In his opinion, some hospitals have even signed non -dissemination agreements with their medical suppliers.When I asked the doctors what algorithms or software they used, sometimes they replied that they were not allowed to say it.

Cómo arreglarlo

What is the solution?Better data would help, but in times of crisis it is very much to ask.It is more important to make the most of the data sets that we already have.The simplest would be for artificial intelligence teams to collaborate more with doctors, says Driggs.Researchers should also share their models and reveal how they were trained so that others can try them and develop them.And he adds: "We could do those two things now.And they would solve 50 % of the problems we have identified ".

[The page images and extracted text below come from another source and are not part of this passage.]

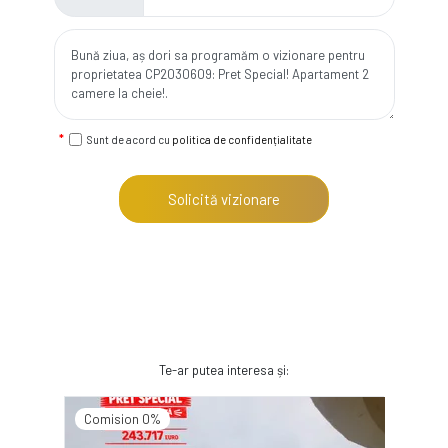
Sunt de acord cu
politica de confidențialitate
Solicită vizionare
Te-ar putea interesa și:
Comision 0%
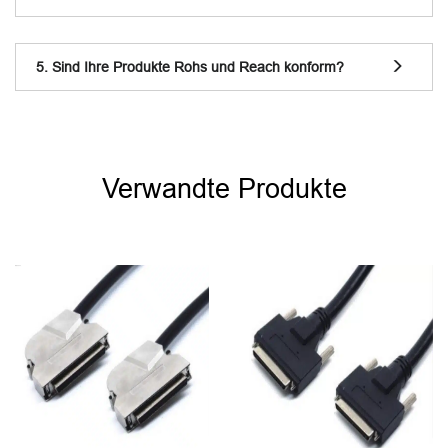
5. Sind Ihre Produkte Rohs und Reach konform?
Verwandte Produkte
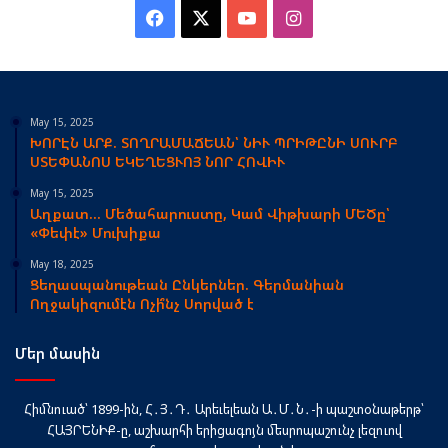
Facebook
X
YouTube
Instagram
May 15, 2025
ԽՈՐԷՆ ԱՐՔ. ՏՈՂՐԱՄԱՃԵԱՆ՝ ՆԻՒ ՊՐԻԹԸՆԻ ՍՈՒՐԲ
ՍՏԵՓԱՆՈՍ ԵԿԵՂԵՑՒՈՅ ՆՈՐ ՀՈՎԻՒ
May 15, 2025
Աղքատ… Մեծահարուստը, Կամ Վիթխարի ՄԵԾը՝
«Փեփէ» Մուխիքա
May 18, 2025
Ցեղասպանութեան Ընկերներ. Գերմանիան
Ողջակիզումէն Ոչի՞նչ Սորված է
Մեր մասին
Հիմնուած՝ 1899-ին, Հ․Յ․Դ․ Արեւելեան Ա․Մ․Ն․-ի պաշտօնաթերթ՝
ՀԱՅՐԵՆԻՔ-ը, աշխարհի երիցագոյն մեսրոպաշունչ լեզուով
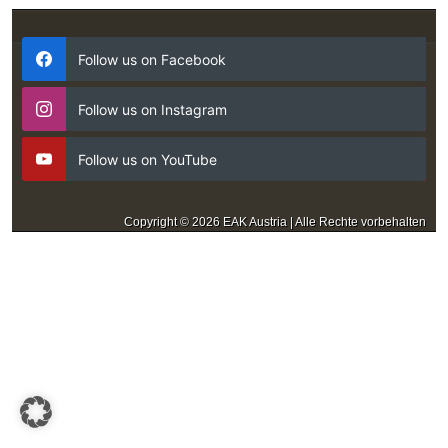
Follow us on Facebook
Follow us on Instagram
Follow us on YouTube
Copyright © 2026 EAK Austria | Alle Rechte vorbehalten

It would also be easier to obtain data if the formats were standardized, highlights the doctor who directs the clinical technology team in the beneficial global health research organization Wellcomome Trust, Bilal Mateen, based in London (United Kingdom).

Another problem that Wynants, Driggs and Mateen identify is that most researchers rushed to develop their own models, instead collaborate or improve existing ones.The result was that the world collective effort produced hundreds of mediocre tools, instead of a handful of adequately trained tools.

Wynants details: "The models are very similar, almost all use the same techniques with small adjustments, the same data and all make the same mistakes.If all these people who manufacture new models try the already available models, maybe at this point we would have something that could help in the clinical part ".

In a sense, this is an old research problem.Academic researchers have few professional incentives to share work or validate existing results.There are no rewards for advancing to carry the technology of "The Laboratory table to the header", considers Mateen.

To address this problem, the World Health Organization is thinking about an emergency data exchange agreement that would be launched during international health crises.It would allow researchers to exchange data through borders more easily, underlines mateen.Before the G7 Summit in the United Kingdom in June, the main scientific groups of the participating nations also requested "data availability" to prepare for future health emergencies.

These initiatives sound a bit vague and the calls for change always remember illusions.But Mateen has a vision that he calls "naively optimistic".Before the pandemic, the impulse of such initiatives had stagnated."It seemed that it was a mountain too high, whose view was not worth it.The COVID-19 has put a lot of this on the agenda, "he says.

And concludes: "Until we accept the idea that we have to solve the unattractive problems before the most attractive, we are condemned to repeat the same mistakes.It would be unacceptable if it didn't happen.Forgetting the lessons of this pandemic is a lack of respect for those who died ".